**ACTIVITY:** Only a slice of the listing below is wanted. Retype the lines from the one containing "gründliches Qualitätssicherungsverfahren mit" through the one containing "Unsere GAIA-Luftqualitätsmonitore sind sehr", exactly, both ends included.

**SUPPLIED MATERIAL:**

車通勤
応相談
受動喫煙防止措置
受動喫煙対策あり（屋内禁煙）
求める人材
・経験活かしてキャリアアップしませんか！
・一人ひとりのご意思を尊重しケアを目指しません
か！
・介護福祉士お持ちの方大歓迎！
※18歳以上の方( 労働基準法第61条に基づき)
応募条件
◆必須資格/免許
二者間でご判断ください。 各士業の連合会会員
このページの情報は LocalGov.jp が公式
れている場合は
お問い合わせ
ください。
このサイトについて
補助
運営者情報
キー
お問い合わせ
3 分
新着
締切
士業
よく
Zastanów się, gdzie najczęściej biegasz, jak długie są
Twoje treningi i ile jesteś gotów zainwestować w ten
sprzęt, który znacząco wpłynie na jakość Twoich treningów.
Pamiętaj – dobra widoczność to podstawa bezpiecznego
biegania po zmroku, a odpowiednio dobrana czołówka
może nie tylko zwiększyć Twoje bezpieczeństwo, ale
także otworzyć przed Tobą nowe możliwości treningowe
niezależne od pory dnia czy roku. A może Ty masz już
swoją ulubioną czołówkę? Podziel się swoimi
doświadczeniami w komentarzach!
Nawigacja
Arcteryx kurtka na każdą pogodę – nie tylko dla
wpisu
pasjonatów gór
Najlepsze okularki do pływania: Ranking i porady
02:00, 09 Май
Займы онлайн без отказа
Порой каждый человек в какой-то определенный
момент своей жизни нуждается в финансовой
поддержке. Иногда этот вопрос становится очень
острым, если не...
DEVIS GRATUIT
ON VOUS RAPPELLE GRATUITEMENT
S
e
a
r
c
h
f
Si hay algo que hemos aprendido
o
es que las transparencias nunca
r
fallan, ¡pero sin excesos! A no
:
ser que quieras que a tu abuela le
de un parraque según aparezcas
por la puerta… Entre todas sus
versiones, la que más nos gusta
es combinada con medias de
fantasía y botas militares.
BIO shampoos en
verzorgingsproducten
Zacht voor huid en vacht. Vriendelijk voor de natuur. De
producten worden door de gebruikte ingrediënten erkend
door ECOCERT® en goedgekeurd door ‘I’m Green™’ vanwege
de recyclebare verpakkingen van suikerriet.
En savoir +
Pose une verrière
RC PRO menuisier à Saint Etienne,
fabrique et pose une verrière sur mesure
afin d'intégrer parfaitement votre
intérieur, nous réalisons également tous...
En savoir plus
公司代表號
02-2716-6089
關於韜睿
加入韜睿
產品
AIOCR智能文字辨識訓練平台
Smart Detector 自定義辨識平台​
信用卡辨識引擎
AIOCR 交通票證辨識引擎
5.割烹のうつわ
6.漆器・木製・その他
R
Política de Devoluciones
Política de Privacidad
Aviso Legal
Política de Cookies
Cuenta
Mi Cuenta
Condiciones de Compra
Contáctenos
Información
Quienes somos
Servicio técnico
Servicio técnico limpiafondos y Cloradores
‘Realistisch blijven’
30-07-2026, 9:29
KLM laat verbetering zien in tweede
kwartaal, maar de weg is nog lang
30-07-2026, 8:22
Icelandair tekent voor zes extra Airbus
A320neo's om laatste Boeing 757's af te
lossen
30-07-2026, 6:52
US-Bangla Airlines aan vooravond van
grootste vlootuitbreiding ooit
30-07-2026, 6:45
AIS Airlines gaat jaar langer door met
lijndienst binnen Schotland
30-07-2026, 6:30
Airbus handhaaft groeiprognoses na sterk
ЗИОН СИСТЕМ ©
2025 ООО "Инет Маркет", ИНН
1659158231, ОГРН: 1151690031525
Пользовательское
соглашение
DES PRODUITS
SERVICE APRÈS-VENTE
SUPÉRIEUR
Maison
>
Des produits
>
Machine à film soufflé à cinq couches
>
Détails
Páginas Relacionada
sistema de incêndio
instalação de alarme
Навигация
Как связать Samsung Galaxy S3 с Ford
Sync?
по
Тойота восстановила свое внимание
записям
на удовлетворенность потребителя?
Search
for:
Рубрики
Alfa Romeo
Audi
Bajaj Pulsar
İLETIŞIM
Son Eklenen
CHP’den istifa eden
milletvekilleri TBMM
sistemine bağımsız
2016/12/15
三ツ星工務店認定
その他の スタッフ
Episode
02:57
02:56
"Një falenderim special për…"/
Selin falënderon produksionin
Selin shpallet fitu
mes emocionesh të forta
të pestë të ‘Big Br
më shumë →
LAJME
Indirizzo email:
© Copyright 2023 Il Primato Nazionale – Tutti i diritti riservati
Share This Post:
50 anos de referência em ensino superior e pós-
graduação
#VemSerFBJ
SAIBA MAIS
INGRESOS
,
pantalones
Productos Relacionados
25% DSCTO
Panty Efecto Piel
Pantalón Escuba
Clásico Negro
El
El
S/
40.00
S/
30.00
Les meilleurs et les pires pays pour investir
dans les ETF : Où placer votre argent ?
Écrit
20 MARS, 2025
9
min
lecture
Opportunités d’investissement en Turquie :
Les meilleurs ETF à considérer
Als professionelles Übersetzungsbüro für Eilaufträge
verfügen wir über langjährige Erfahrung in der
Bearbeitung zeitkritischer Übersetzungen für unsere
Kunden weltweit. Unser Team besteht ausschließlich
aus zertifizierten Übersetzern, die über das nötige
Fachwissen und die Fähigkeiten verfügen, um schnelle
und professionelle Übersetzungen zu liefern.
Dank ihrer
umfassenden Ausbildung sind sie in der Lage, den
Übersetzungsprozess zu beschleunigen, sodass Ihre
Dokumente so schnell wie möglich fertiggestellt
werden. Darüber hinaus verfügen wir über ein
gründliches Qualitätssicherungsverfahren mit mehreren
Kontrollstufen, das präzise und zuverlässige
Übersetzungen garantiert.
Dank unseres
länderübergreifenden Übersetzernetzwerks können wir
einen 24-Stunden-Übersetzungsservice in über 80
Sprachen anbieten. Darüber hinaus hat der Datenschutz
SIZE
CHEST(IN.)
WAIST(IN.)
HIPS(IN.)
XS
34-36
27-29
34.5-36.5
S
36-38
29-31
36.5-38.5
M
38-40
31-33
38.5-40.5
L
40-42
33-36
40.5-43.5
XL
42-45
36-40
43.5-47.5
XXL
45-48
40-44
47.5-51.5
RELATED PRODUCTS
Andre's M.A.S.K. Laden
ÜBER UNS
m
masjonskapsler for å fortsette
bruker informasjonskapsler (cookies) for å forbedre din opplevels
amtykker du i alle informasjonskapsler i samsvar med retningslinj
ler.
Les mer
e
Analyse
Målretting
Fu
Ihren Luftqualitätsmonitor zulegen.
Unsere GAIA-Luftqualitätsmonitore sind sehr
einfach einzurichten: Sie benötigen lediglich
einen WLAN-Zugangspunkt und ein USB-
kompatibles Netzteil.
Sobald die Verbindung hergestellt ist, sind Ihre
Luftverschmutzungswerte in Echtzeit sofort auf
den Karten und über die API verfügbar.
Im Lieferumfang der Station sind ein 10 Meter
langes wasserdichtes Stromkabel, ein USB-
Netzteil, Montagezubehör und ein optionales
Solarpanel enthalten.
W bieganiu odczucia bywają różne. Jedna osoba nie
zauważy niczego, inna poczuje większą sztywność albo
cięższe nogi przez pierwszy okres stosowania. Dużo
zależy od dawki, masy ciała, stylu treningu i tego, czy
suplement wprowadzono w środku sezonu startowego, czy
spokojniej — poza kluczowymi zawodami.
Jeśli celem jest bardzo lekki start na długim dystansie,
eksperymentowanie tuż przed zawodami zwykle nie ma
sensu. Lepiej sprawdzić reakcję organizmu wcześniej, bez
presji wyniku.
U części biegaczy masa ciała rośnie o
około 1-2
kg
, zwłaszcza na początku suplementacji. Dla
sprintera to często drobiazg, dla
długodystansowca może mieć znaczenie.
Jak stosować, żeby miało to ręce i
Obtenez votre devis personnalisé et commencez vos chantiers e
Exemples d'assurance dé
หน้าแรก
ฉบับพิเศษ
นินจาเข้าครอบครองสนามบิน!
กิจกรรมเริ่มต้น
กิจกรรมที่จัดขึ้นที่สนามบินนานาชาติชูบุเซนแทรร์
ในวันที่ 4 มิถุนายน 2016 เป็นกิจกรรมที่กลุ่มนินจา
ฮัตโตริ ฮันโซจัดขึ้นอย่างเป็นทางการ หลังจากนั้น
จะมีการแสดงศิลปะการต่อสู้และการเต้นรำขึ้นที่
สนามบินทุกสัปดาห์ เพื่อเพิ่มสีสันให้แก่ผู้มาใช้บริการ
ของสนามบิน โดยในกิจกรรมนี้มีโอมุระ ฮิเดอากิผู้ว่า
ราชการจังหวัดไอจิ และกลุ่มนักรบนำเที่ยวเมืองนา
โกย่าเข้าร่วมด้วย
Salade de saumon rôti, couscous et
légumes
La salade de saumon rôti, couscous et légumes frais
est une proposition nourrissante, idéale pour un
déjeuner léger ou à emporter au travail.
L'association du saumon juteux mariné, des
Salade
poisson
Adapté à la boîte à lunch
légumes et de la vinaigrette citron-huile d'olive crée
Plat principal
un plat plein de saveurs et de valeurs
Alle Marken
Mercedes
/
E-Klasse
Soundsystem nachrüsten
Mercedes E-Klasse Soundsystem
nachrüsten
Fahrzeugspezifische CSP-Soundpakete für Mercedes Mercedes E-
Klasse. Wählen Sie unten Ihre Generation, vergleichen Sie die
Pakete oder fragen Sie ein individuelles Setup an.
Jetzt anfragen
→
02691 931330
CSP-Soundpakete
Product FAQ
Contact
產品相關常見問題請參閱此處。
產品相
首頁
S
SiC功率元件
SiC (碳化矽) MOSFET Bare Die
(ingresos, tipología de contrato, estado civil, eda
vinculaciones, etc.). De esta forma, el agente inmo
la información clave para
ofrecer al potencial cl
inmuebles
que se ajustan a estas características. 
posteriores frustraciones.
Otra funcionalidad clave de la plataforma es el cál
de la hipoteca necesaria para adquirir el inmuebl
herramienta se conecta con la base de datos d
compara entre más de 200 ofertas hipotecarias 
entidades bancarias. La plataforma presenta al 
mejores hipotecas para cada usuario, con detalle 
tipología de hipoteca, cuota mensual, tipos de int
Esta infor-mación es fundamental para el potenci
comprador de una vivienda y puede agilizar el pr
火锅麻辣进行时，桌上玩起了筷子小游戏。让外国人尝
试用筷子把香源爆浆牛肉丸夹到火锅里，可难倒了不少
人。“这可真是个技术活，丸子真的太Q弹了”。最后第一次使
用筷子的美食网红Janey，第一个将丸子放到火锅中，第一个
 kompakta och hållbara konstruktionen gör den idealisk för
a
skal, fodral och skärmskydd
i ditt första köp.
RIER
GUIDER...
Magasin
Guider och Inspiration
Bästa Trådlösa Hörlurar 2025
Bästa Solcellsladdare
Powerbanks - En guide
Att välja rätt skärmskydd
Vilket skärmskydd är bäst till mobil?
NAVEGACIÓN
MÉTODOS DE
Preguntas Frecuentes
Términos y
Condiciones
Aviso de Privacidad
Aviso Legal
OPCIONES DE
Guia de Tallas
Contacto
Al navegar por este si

**SOLUTION:**
gründliches Qualitätssicherungsverfahren mit mehreren
Kontrollstufen, das präzise und zuverlässige
Übersetzungen garantiert.
Dank unseres
länderübergreifenden Übersetzernetzwerks können wir
einen 24-Stunden-Übersetzungsservice in über 80
Sprachen anbieten. Darüber hinaus hat der Datenschutz
SIZE
CHEST(IN.)
WAIST(IN.)
HIPS(IN.)
XS
34-36
27-29
34.5-36.5
S
36-38
29-31
36.5-38.5
M
38-40
31-33
38.5-40.5
L
40-42
33-36
40.5-43.5
XL
42-45
36-40
43.5-47.5
XXL
45-48
40-44
47.5-51.5
RELATED PRODUCTS
Andre's M.A.S.K. Laden
ÜBER UNS
m
masjonskapsler for å fortsette
bruker informasjonskapsler (cookies) for å forbedre din opplevels
amtykker du i alle informasjonskapsler i samsvar med retningslinj
ler.
Les mer
e
Analyse
Målretting
Fu
Ihren Luftqualitätsmonitor zulegen.
Unsere GAIA-Luftqualitätsmonitore sind sehr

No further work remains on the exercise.